Muravvat’s wife dashed towards the bed. “Ammi Jan, this parrot is Hindu. What to do? Should we set it free?”
“So what? Don’t release it,” the kids protested fervently. But Badi Bi suddenly seemed unmindful; she was lost in deep thought. She, too, had once tended to a Hindu parrot. She thought of the time she had eloped with Raghunath Misir, severing ties with her entire world — parents, relatives, community, village and her home — leaving all of it behind. Rechristening Raghunath Misir as Rahmat Miyan, she had devoted her entire life tending to him, just as one tends to a pet parrot. The runaways had settled in a new place and lived a life of obscurity,distant from the people they once called their own. Like a devout Muslim, Rahmat Miyan used to pray five times a day. He was well-regarded in the community. Over the years, he had made a fortune as a doctor of homoeopathy. He had built a house, educated Muravvat Hussain, his only son, and made him capable of leading a respectable life before peacefully exiting the world. No one other than Badi Bi knew his story. But, sometimes, Badi Bi suspected that her son had caught a whiff of their secret. Only Allah can tell if my suspicion is right.
Rahmat Miyan’s last day flashed before Badi Bi’s eyes. He had asked everyone to leave and had spoken to her in private. “Biwi, till this day, I have asked no favours of you. But today, I beg you for something. Won’t you oblige?”
Tears had rolled down her cheeks. She could merely nod in agreement.
“There is a bottle with sacred Ganga water in my trunk. Before I die, please pour a little of that in my mouth,” Rahmat had urged.

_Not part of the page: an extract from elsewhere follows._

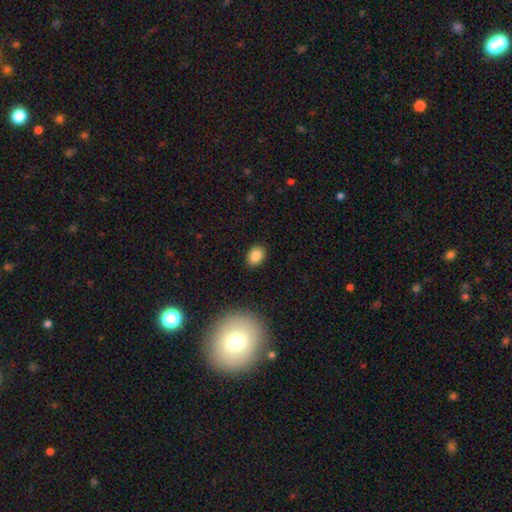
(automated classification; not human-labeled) smooth-or-featured: smooth: 86% | star or artifact: 9% | featured or disk: 4%
  how-rounded: in between: 73% | round: 26% | cigar-shaped: 1%
  merging: none: 88% | minor disturbance: 9% | major disturbance: 2% | merger: 1%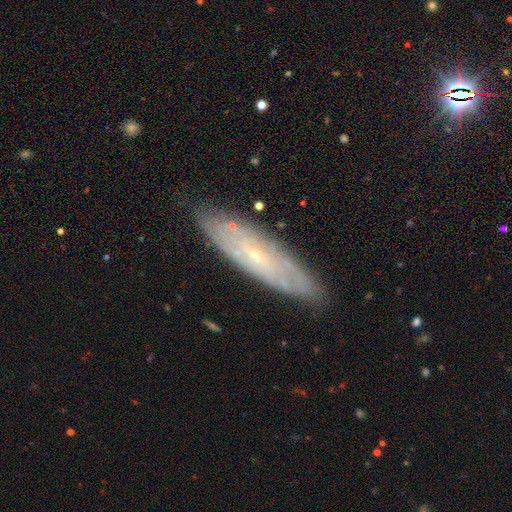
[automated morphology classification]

When Rahmat Miyan had eloped with Badi Bi, he had first taken her to Haridwar. She had vivid memories of that trip: she remembered how he had bathed in the Ganga, discarded his holy thread in the stream and filled a bottle with the river water. When Badi Bi had sought an explanation, he had promised to do so at an opportune moment. True to his promise, he had clarified it all when the time came. That day, Badi Bi had poured a spoonful of the Ganga water in his mouth, making certain no one saw her. She also recalled that Muravvat, too — knowingly or unknowingly — had poured a little water into his father’s mouth from the same bottle. At the time of his death, Rahmat had softly chanted “Hey Ram, Hey Ram.” How could she ever forget that!
One day, while rummaging through Rahmat Miyan’s trunk for a paper, Muravvat had stumbled upon an old photo. It was the portrait of a tonsured boy in his loincloth. He was wearing padukas and held a bamboo stick over his houlders, tiny bundles tied at both ends. Muravvat had stared at it for a while and then offered his pranam with folded hands before returning it safely to the trunk. Since that day, as far as Badi Bi knew, Muravvat had never felt the need to open the trunk.
“Of all the homes here, the wretch decides to come to ours. I’ll release it at once,” averred Muravvat’s wife.
By now Badi Bi had composed herself. “No, bahu. I will not have it chased away; if it has come to us, it will stay with us,” said Badi Bi, her voice firm.
She spoke with such conviction that Muravvat’s wife did not have the courage to defy her. Instead, Badi Bi turned to Muravvat and said, “Muravvat, yesterday it was put in that profane egg basket. Take it to the Ganga for a holy dip.”
The story was translated from the Bhojpuri by Gautam Chaubey.